We - countries, companies, and people - need to design and effectively utilize the worldwide stimulus programmes to accelerate the energy transition. We must realize a world where circular economies, decarbonized energy systems and industries alike are the norm.

But worth it

This can be daunting, given the scale and cost of the required changes. It can also be challenging, given the difficulty in effective capital allocation, balancing risk and reward, and scaling new technologies. But it certainly will be rewarding in terms of environmental, societal and governance impact, economic stimulus, and profitable private investments at the same time.

Financing is an indispensable element of the energy transition and the main challenge for many projects. And in politically unstable, economically fragile geographies, even more so if they have accumulated disproportional sovereign debt.

Full on decarbonisation

Governments of developed countries, and some of the developing countries, are more keenly aware than ever of the urgent need to decarbonize and establish regulatory frameworks and reforms. There are certainly green shoots emerging, with a rising tide of countries signaling serious intent to pursue major renewables programmes and adopt significant decarbonization strategies.

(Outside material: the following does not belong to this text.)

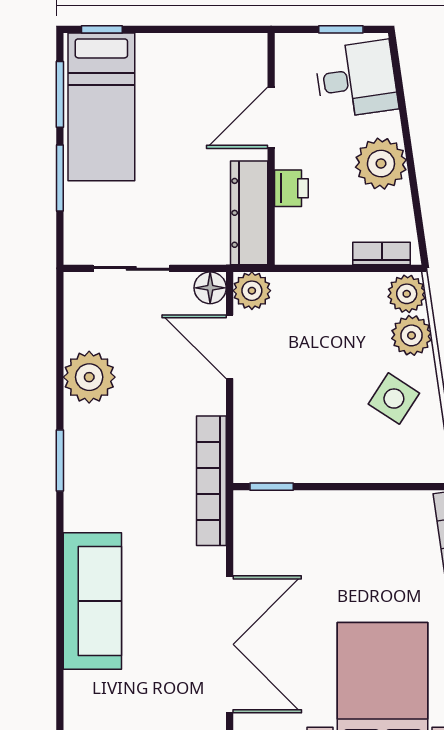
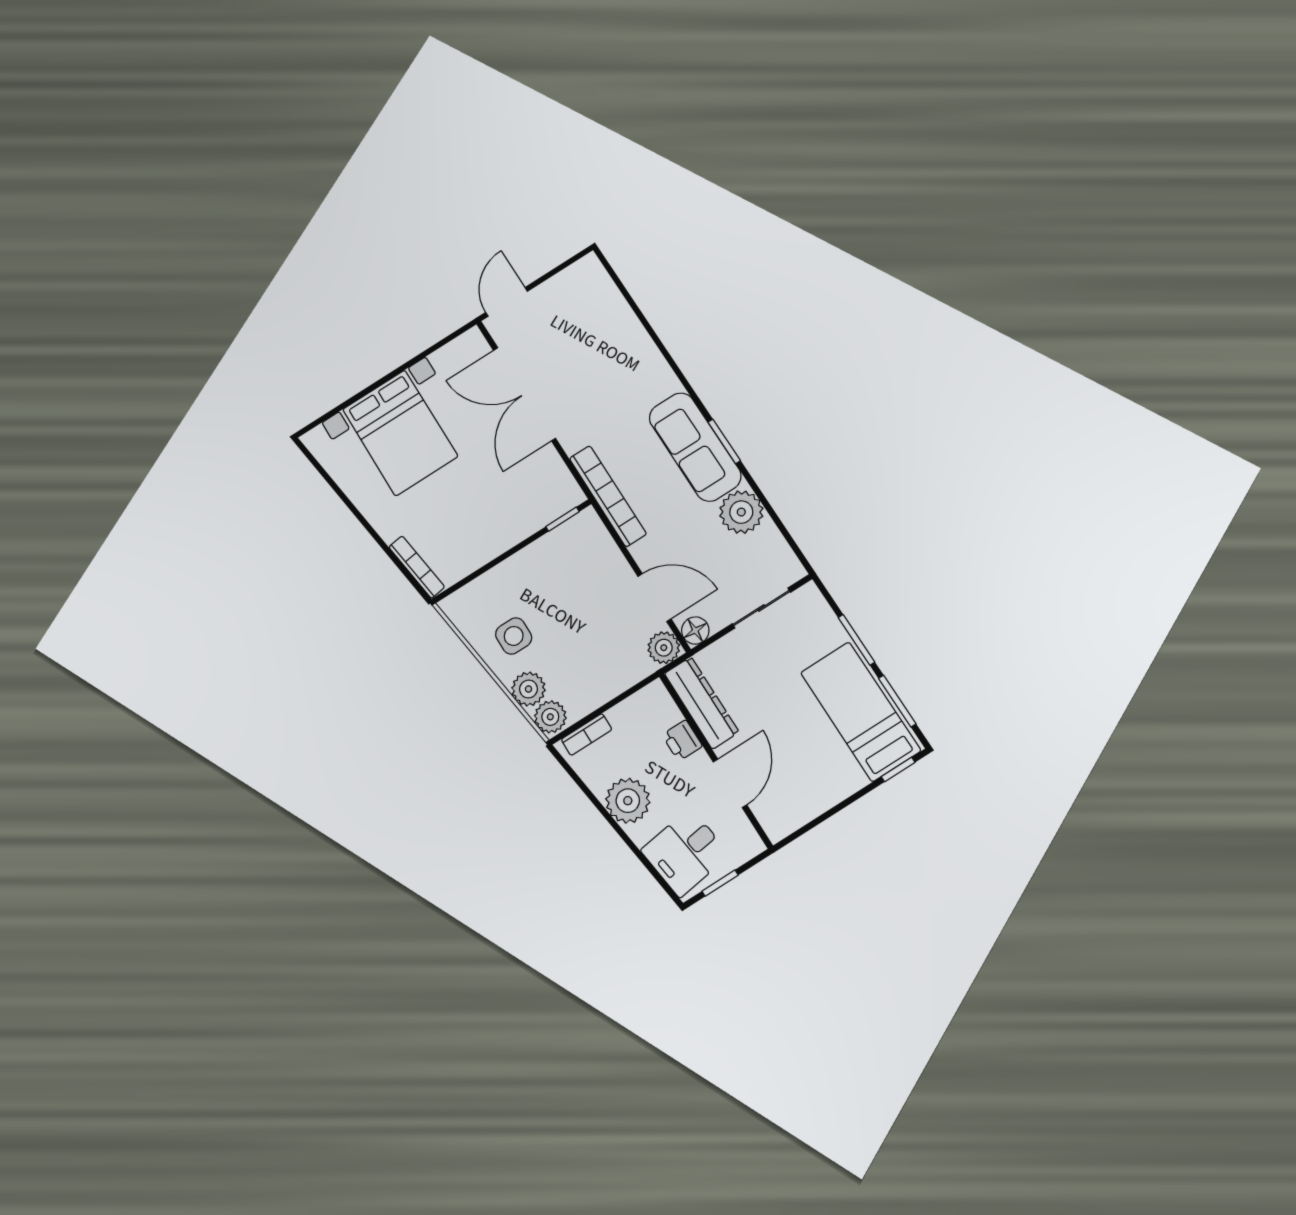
side table: (394, 399) -> (514, 636), turned -33
sofa: (92, 601) -> (695, 447), moved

Institutional investors are increasingly re-evaluating their investment strategies and reallocating funds from carbon-intensive investments to carbon-neutral and decarbonizing ventures.

Green signals

September proved to be a landmark moment, not only with the spin-off and listing of Siemens Energy on the Frankfurt stock exchange, as a standalone company focused on the energy transition. Germany issued its inaugural sovereign green bond in September, valued at $7.7 billion.

Egypt also entered the green bond market, with a debut $750 million bond. State-controlled Saudi Electricity Company raised $1.3 billion with a green sukuk, the first of its kind in the Kingdom.

These issuances highlight the growing commitment from sovereign nations and their entities to pursue and fund renewable and green projects, they highlight capital market growing appetite to support such projects and highlight the business potential for the corporate sector.

But having the appropriate regulatory frameworks in place, to make new technologies commercially viable, bankable and attractive to private capital must stand at the beginning of the energy transition.

To facilitate investment, environmental, social, and corporate governance (ESG) must clearly reflect in the core values of projects and corporates. There is a growing focus by equity investors and lenders on ESG-related topics. Consequently, companies and projects with strong sustainability elements potentially have access to a much broader funding basis, given an acceptable risk profile on the commercial side.

Make money available

However, the energy transition and the achievement of global decarbonization targets can only be successful if sustainable financing is available to developing economies. While developing countries account for approximately 60 per cent of CO2 emissions, only 10 per cent of them could advance as planned on their path to meet the climate targets 2030 of the Paris Climate Agreement.

Moreover, more than 800 million people are still without access to any electricity, many more are suffering repeating power outages or unaffordable price levels.

Strong partnerships will be the decisive success factor in creating ecosystems with a significant pipeline of projects in new technology fields and in building basic infrastructure for developing countries. In this increasingly complex world, no player will be able to cover the intricacies, risks, and capital requirements of the energy transformation alone.

We have found that collaboration with strong partners and governments helps solve the financing challenges for the energy transition. That is one of our Top 10 priorities for a successful energy transformation.

- Michael Bueker, Senior Vice-President for Finance Middle East, Siemens Energy.